Caveolin-1: An Oxidative Stress-Related Target for Cancer Prevention

1Department of Mammary Disease, Discipline of Integrated Chinese and Western Medicine in Guangzhou University of Chinese Medicine, The Second Affiliated Hospital of Guangzhou University of Chinese Medicine, Guangzhou, Guangdong, China
2The Research Center for Integrative Medicine, Guangzhou University of Chinese Medicine, Guangzhou, Guangdong, China
3Post-Doctoral Research Center, Guangzhou University of Chinese Medicine, Guangzhou, Guangdong, China
4Department of Breast Oncology, Sun Yat-Sen University Cancer Center, State Key Laboratory of Oncology in South China, Collaborative Innovation Center for Cancer Medicine, Guangzhou, Guangdong, China

Correspondence should be addressed to Zhiyu Wang; moc.621@679uyihzgnaw

Received 6 November 2016; Revised 23 January 2017; Accepted 7 March 2017; Published 4 May 2017

Academic Editor: Ilaria Peluso

Copyright © 2017 Shengqi Wang et al. This is an open access article distributed under the Creative Commons Attribution License, which permits unrestricted use, distribution, and reproduction in any medium, provided the original work is properly cited.
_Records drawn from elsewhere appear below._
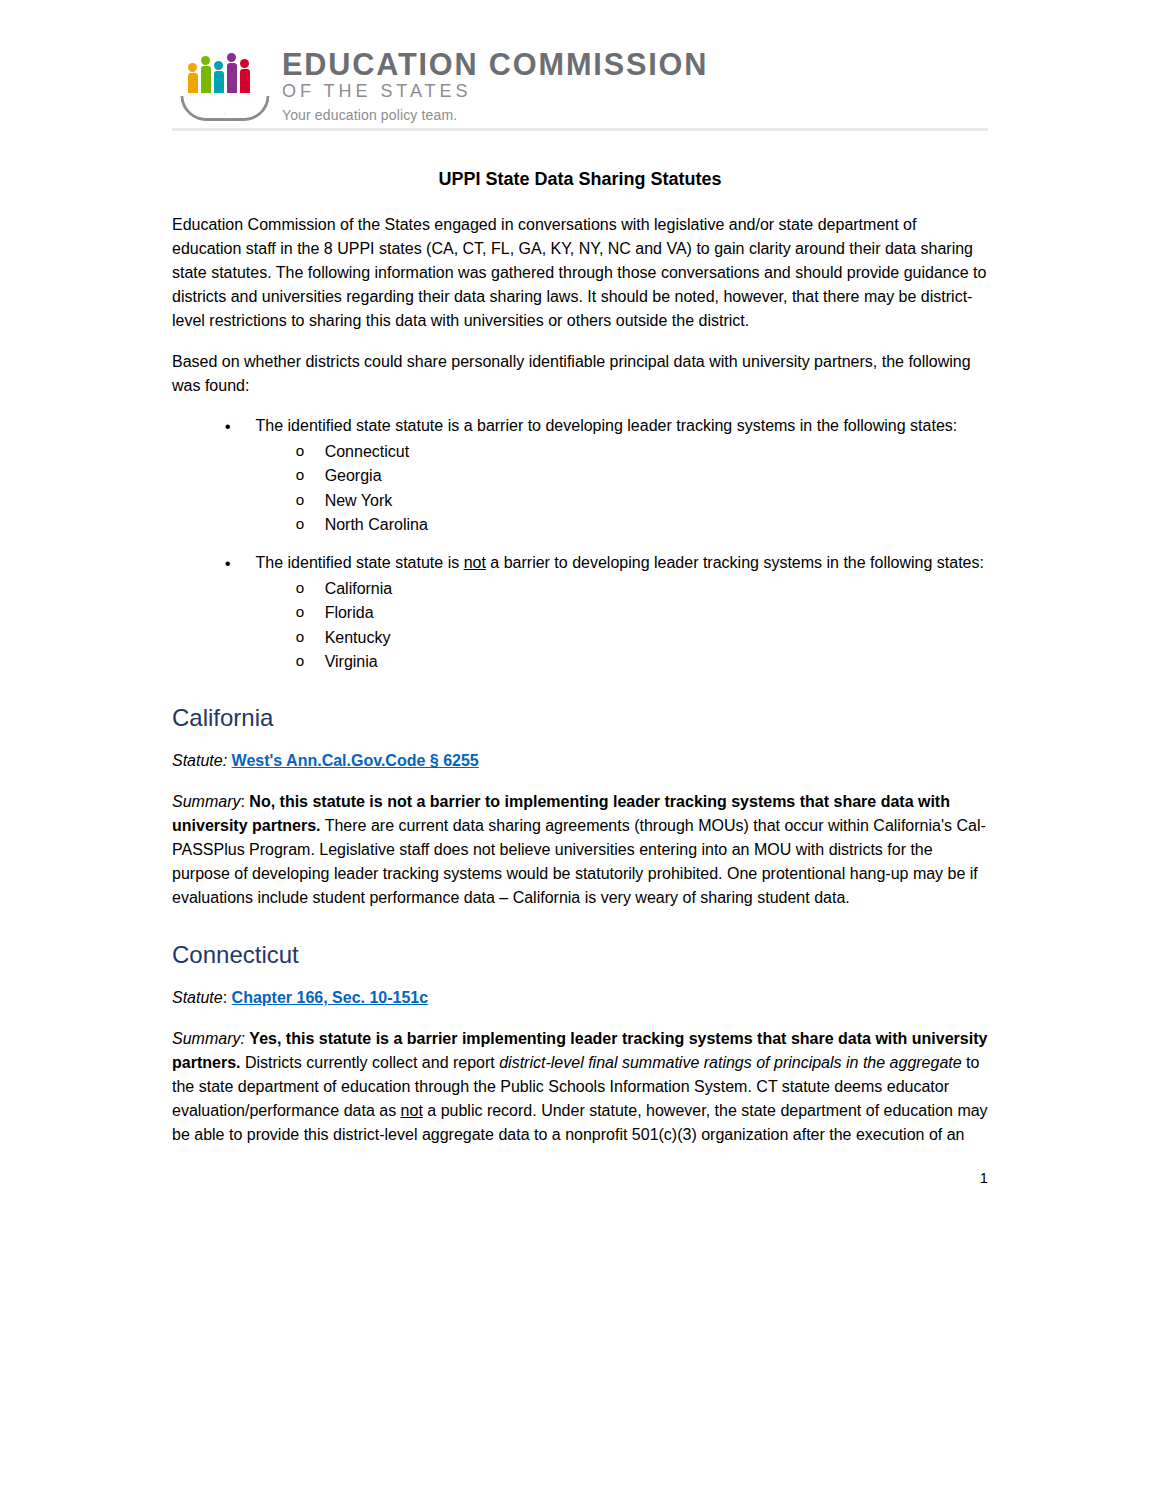EDUCATION COMMISSION
OF THE STATES
Your education policy team.
UPPI State Data Sharing Statutes
Education Commission of the States engaged in conversations with legislative and/or state department of education staff in the 8 UPPI states (CA, CT, FL, GA, KY, NY, NC and VA) to gain clarity around their data sharing state statutes. The following information was gathered through those conversations and should provide guidance to districts and universities regarding their data sharing laws. It should be noted, however, that there may be district-level restrictions to sharing this data with universities or others outside the district.
Based on whether districts could share personally identifiable principal data with university partners, the following was found:
The identified state statute is a barrier to developing leader tracking systems in the following states:
Connecticut
Georgia
New York
North Carolina
The identified state statute is not a barrier to developing leader tracking systems in the following states:
California
Florida
Kentucky
Virginia
California
Statute: West's Ann.Cal.Gov.Code § 6255
Summary: No, this statute is not a barrier to implementing leader tracking systems that share data with university partners. There are current data sharing agreements (through MOUs) that occur within California's Cal-PASSPlus Program. Legislative staff does not believe universities entering into an MOU with districts for the purpose of developing leader tracking systems would be statutorily prohibited. One protentional hang-up may be if evaluations include student performance data – California is very weary of sharing student data.
Connecticut
Statute: Chapter 166, Sec. 10-151c
Summary: Yes, this statute is a barrier implementing leader tracking systems that share data with university partners. Districts currently collect and report district-level final summative ratings of principals in the aggregate to the state department of education through the Public Schools Information System. CT statute deems educator evaluation/performance data as not a public record. Under statute, however, the state department of education may be able to provide this district-level aggregate data to a nonprofit 501(c)(3) organization after the execution of an
1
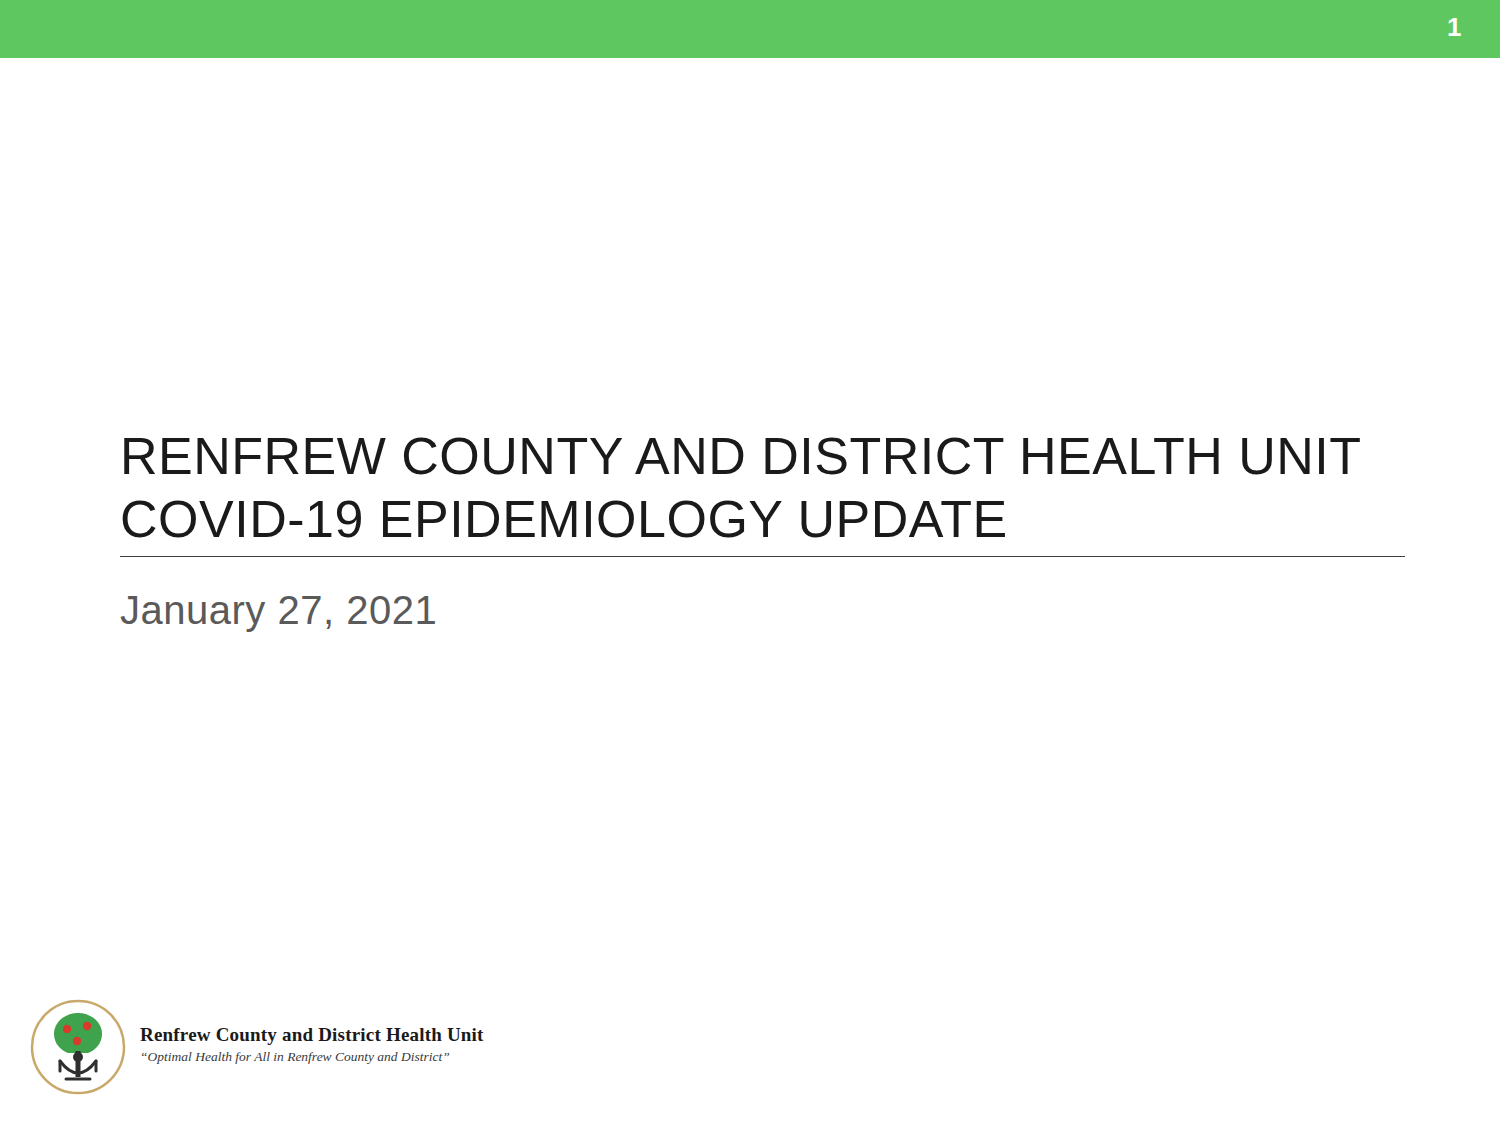1
RENFREW COUNTY AND DISTRICT HEALTH UNIT COVID-19 EPIDEMIOLOGY UPDATE
January 27, 2021
Renfrew County and District Health Unit
“Optimal Health for All in Renfrew County and District”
Aberrant oxidative metabolism is one of the hallmarks of cancer. Reactive species overproduction could promote carcinogenesis via inducing genetic mutations and activating oncogenic pathways, and thus, antioxidant therapy was considered as an important strategy for cancer prevention and treatment. Caveolin-1 (Cav-1), a constituent protein of caveolae, has been shown to mediate tumorigenesis and progression through oxidative stress modulation recently. Reactive species could modulate the expression, degradation, posttranslational modifications, and membrane trafficking of Cav-1, while Cav-1-targeted treatments could scavenge the reactive species. More importantly, emerging evidences have indicated that multiple antioxidants could exert antitumor activities in cancer cells and protective activities in normal cells by modulating the Cav-1 pathway. Altogether, these findings indicate that Cav-1 may be a promising oxidative stress-related target for cancer antioxidant prevention. Elucidating the underlying interaction mechanisms between oxidative stress and Cav-1 is helpful for enhancing the preventive effects of antioxidants on cancer, for improving clinical outcomes of antioxidant-related therapeutics in cancer patients, and for developing Cav-1 targeted drugs. Herein, we summarize the available evidence of the roles of Cav-1 and oxidative stress in tumorigenesis and development and shed novel light on designing strategies for cancer prevention or treatment by utilizing the interaction mode between Cav-1 and oxidative stress.